A Fantastic Woman is sublime and you’ll see that because you’re going to watch it! The fact that the central role is played by a transgender woman fades into insignificant. The reason is for the first 10 minutes of the film the gender of the central character is not questioned by her lover. They are just two people in love.

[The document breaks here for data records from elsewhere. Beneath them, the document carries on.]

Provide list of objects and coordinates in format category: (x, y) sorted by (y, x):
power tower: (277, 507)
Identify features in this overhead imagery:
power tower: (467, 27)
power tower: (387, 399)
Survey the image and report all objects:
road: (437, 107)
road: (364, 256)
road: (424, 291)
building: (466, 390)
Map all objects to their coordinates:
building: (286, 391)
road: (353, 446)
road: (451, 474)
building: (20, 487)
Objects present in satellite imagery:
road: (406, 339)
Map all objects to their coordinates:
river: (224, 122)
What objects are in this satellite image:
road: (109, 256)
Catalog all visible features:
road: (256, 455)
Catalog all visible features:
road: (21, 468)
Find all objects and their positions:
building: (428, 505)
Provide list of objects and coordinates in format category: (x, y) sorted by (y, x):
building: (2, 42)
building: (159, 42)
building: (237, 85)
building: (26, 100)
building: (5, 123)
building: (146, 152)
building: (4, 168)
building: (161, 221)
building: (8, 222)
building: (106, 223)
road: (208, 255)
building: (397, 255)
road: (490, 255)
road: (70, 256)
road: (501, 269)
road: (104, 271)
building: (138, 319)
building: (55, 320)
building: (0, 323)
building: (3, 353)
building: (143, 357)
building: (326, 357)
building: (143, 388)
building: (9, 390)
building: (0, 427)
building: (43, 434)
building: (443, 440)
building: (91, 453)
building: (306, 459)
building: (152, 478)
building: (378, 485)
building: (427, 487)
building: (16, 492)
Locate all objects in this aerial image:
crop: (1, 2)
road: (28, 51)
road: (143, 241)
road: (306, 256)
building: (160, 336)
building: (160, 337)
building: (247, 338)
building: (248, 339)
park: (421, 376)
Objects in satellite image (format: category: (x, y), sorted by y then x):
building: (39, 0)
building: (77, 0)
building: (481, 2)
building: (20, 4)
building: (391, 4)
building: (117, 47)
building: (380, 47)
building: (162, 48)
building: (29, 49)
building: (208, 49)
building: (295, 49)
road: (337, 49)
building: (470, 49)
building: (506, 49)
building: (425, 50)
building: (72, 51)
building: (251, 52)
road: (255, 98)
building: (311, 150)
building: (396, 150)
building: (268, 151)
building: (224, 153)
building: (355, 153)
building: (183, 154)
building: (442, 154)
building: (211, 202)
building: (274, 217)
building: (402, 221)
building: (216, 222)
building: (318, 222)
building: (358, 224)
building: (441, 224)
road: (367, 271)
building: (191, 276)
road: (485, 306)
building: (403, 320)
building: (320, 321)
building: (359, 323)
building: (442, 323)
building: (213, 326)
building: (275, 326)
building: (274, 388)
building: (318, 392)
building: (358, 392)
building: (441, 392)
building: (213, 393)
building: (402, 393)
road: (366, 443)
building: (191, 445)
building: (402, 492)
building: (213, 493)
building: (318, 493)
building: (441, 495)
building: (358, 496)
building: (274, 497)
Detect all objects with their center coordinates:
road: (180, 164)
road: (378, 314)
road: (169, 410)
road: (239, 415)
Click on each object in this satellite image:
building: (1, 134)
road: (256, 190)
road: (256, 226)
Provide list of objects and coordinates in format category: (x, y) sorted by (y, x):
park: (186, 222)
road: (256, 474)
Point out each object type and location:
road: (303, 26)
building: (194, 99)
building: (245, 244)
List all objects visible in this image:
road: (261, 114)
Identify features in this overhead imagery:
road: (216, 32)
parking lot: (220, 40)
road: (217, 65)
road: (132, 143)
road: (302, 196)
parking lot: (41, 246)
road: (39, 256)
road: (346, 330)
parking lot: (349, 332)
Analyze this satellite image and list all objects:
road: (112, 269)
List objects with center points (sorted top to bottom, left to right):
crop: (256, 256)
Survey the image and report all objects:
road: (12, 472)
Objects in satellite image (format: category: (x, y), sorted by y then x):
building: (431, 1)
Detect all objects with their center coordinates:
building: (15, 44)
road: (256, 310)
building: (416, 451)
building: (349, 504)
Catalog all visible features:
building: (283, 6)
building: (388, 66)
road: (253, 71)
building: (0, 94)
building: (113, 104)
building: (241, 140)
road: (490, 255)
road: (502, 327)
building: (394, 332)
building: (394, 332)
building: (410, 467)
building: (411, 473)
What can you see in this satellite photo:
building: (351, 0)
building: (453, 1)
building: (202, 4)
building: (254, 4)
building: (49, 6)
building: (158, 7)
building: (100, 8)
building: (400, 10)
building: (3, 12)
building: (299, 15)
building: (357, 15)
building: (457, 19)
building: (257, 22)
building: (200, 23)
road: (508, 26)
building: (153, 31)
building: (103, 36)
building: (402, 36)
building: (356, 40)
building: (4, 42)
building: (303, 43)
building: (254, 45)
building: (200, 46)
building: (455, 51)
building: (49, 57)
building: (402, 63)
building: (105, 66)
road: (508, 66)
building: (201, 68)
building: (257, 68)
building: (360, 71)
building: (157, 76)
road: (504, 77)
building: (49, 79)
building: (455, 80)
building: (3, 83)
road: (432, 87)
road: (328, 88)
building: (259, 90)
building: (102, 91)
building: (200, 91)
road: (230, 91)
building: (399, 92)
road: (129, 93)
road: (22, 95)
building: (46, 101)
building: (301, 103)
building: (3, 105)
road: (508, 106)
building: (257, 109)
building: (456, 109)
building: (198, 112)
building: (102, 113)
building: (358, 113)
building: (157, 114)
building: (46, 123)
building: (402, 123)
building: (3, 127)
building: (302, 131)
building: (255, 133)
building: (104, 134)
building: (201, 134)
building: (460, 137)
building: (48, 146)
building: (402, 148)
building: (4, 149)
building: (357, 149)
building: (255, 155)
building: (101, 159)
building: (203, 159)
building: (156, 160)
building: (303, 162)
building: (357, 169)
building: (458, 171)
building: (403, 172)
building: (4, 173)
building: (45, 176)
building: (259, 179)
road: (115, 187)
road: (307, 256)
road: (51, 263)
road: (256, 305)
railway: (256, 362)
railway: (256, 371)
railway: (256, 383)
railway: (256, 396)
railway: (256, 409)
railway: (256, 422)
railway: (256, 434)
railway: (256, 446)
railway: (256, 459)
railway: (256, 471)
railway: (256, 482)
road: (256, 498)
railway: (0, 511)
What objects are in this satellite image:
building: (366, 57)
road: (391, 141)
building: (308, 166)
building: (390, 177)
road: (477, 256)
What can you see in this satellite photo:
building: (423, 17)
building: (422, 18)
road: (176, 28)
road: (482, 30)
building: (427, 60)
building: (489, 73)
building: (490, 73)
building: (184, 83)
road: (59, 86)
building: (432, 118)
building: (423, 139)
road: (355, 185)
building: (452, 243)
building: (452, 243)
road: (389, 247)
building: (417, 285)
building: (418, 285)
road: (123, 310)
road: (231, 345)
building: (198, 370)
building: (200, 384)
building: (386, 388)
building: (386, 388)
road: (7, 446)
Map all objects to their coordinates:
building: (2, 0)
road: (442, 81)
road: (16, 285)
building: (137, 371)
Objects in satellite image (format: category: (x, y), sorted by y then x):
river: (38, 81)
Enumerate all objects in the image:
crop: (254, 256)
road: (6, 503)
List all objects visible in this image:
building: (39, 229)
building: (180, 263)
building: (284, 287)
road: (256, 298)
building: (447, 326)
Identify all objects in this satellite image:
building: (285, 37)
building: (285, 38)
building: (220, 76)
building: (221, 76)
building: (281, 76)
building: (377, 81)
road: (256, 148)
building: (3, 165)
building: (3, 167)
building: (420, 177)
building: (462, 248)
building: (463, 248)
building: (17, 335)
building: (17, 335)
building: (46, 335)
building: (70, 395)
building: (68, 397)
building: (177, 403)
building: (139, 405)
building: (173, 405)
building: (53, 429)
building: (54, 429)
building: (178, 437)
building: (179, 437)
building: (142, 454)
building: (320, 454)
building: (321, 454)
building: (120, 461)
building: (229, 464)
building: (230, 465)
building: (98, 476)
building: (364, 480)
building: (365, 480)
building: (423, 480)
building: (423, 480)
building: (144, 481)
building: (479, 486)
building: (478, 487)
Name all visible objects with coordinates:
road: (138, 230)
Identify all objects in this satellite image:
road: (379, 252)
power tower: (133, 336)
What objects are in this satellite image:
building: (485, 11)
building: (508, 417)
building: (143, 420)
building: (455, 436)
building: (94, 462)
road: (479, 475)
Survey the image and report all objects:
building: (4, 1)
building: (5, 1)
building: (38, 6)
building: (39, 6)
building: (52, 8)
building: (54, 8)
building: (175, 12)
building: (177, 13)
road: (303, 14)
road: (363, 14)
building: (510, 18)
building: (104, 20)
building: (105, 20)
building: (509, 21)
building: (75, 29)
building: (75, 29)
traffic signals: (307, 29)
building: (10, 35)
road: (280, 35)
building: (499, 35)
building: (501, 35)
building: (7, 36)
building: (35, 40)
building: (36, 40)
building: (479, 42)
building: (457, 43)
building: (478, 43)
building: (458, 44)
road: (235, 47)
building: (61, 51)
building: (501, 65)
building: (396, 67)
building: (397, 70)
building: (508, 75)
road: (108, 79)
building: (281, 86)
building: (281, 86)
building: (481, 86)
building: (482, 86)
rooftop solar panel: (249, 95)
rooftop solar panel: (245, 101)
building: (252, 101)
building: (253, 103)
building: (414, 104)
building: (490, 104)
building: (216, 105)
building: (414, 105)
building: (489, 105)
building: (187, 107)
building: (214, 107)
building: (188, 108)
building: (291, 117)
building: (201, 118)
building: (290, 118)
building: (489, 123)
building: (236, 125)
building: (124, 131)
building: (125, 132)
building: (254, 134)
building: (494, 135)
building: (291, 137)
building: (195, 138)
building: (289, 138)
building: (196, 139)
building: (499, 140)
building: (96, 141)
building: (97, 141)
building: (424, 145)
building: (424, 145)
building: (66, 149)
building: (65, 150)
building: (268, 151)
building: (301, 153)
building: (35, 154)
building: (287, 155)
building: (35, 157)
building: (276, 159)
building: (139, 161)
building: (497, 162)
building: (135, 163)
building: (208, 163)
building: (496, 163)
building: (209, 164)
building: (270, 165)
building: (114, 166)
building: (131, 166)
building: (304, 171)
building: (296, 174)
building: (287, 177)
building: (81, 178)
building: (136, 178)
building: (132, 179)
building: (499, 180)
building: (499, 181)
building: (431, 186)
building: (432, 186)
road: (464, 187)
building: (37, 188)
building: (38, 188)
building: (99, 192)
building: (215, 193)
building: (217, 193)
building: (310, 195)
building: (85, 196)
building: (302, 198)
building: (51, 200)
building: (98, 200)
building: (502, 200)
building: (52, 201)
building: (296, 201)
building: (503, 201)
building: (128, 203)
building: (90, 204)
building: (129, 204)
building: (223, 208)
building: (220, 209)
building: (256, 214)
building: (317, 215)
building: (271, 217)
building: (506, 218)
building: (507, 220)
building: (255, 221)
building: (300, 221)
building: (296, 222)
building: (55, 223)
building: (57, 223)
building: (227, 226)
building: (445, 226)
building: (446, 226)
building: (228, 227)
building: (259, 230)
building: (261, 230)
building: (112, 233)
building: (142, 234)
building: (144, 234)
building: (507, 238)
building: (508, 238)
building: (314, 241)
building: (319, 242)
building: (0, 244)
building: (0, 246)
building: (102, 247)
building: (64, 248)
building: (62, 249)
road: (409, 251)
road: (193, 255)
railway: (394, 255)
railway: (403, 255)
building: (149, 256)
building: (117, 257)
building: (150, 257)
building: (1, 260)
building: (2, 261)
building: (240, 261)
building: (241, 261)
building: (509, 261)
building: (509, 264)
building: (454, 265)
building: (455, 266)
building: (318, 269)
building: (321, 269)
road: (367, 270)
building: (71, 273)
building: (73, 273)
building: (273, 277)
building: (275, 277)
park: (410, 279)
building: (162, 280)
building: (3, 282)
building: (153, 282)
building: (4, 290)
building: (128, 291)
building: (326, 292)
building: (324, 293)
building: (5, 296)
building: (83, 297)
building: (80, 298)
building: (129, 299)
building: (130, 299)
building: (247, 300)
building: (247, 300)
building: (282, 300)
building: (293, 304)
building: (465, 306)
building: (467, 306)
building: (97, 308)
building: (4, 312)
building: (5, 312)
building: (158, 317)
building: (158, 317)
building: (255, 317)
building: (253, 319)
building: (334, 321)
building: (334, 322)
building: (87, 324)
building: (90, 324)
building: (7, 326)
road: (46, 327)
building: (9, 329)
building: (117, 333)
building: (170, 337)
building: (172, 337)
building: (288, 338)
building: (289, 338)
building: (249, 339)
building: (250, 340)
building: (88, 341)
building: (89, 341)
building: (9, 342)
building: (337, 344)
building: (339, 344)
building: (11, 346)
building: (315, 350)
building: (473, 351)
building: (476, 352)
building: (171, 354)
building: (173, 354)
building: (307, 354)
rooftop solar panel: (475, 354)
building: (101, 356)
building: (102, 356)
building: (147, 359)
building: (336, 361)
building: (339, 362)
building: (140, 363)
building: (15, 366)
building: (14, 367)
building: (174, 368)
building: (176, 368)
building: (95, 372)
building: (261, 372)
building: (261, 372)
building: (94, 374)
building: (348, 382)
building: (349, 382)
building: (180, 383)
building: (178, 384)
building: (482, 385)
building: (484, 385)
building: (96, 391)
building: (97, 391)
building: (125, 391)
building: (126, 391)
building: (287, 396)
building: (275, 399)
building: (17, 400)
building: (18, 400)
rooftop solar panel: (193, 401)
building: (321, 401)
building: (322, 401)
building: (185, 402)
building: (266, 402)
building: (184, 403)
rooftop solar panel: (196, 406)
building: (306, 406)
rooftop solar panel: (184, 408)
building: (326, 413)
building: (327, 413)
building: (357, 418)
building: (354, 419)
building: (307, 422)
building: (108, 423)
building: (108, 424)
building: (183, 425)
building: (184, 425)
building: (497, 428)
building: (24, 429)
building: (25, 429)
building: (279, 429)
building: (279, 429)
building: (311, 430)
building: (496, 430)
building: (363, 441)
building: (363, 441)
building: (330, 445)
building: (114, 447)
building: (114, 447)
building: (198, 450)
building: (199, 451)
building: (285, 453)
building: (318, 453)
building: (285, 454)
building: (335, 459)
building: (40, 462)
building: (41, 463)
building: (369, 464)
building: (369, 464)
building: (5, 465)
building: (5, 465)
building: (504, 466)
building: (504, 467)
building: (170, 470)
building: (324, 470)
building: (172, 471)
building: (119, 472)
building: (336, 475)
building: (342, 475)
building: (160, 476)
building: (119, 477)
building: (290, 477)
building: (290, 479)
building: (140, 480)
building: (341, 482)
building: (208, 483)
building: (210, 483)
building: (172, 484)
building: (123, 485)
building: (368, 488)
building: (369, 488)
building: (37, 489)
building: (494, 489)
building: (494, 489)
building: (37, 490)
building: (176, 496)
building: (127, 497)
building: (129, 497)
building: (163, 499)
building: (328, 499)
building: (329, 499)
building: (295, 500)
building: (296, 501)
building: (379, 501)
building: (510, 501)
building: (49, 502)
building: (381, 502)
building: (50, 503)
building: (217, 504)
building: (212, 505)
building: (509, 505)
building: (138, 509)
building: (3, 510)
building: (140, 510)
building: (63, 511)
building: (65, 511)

An older man, Orlando (Francisco Reyes) celebrating his much younger girlfriend’s birthday, Marina (Daniel Vega) until they aren’t. That night he suffers an aneurysm and dies. In that split second Marina’s whole life changes. The bubble quite literally explodes. The response by Orlando’s family is shocking as it perverse. They didn’t care for him in life but somehow in death it is their right to make all the decisions. This is why film diversity matters. It gently and intelligently navigates the issues transgender people face in Chile. Sebastian Leilo’s direction never feels intrusive. It gives room to tell this complex yet heartbreaking story.
Why it works
Anyone who watched the 2014 Gloria will recognise certain moments in the film like the dance scene with the central protagonist wearing a sequinned jacket. Both A Fantastic Woman and Gloria share the same screenwriter, Gonzalo Maza. In Gloria this comes right at the end but, here, the celebratory dance of freedom is not quite the end. The success and the empathy we feel for Marina is down to Daniela Vega’s breakthrough performance. She conveys the inner conflicting feelings of courage and fear her character feels so well. It is a sublime piece of filmmaking. It shouldn’t just be labelled as a transgender or LBGTQ film but a film about a human story. After all the fact that Marina is transgender is incidental to Orlando’s love for her.
Cinema/DVD/Streaming? Cinema because it is fabulous and that dance scene! She’s worth £12 and even a G&T in a can smuggled in my hand bag.